The Belle Glade airport, in a part of the Everglades that was drained to accommodate agriculture, is home to several crop-dusting businesses. The airport is
about an hour's drive from Delray Beach, the coastal community where some of the alleged hijackers are believed to have lived.
James Lester, who loads chemicals on to the planes for a crop-dusting company, told FBI agents last week that he had seen Atta and two other Middle
Eastern men come by twice since February, asking questions about crop-dusters.
Lester said that in addition to questions about fuel and chemical capacities, Atta repeatedly asked to look at the interior of the cockpit and inquired about
how to start the planes. The men said they were flight students and wanted to get in the cockpit, but Lester would not let them.
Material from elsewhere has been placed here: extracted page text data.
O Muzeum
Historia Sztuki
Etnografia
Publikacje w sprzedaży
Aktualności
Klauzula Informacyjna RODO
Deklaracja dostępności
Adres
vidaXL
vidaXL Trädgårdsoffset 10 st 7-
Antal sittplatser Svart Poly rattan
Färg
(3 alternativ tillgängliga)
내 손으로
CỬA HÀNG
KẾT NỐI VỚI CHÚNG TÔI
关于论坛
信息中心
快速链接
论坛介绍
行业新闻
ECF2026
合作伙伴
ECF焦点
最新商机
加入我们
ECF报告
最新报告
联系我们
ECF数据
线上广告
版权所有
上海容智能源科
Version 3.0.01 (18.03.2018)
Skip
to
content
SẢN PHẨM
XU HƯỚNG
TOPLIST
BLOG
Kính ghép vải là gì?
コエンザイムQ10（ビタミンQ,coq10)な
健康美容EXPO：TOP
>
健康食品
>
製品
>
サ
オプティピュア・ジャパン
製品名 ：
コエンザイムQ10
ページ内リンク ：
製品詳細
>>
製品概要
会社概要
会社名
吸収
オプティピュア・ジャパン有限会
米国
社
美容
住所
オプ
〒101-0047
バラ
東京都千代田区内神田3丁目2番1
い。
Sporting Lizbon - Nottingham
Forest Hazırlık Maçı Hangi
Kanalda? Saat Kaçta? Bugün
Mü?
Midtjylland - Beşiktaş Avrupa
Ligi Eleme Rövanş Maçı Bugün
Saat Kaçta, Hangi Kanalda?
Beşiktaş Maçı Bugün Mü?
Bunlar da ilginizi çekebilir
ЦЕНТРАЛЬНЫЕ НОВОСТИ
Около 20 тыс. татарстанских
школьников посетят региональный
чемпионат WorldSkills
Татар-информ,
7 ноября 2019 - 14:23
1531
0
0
"I just told the guys, 'You can't get in the airplane,' " Lester said. "They just kept standing around."
Willie Lee, general manager of South Florida Crop Care, a single-plane crop-dusting business at the airport, said groups of two or three Middle Eastern
men came by nearly every weekend for six or eight weeks prior to the Sept. 11 terrorist attacks -- including the weekend just prior to the assaults. He said
he did not pay much attention to them and could not identify any of the men from photos of the hijackers shown to him by the FBI.
He said they described themselves as flight students, with several mentioning a South Florida flight school where investigators initially believed some of the
hijackers might have trained.
"They pull in the gate there and get out and ask you all about the airplane," Lee said. "How much does it haul? How hard is it to fly? . . . They would want
to get up on the wing and look at it."
Lee said a small population of people from the Middle East lives in Belle Glade, and the men's presence did not arouse his suspicion. He also said he thinks
the visits involved as many as 12 to 15 people, who came in groups of two or three at a time. He said they stayed for 45 minutes to an hour per visit.
After the attacks, FBI agents visited the airport and followed up with a number of phone calls to ask if any of the Middle Eastern men had returned or if
anyone had seen anything suspicious, Lee said. Beginning last Friday evening, the airport was placed under 24-hour police watch, he said.
Lee's plane -- an Air Tractor 502 -- holds 500 gallons of chemicals and 200 gallons of fuel. "That's a bomb itself right there," Lester said, pointing to the
plane. "A bomb itself right there ready to explode."
Lester now questions whether he should have been more suspicious of the men.
"Maybe if we'd have thought about it," Lester said, "and put two and two together, maybe we could have stopped something from happening."
Blum reported from Belle Glade and Eggen reported from Washington. Staff writer Don Phillips contributed to this report.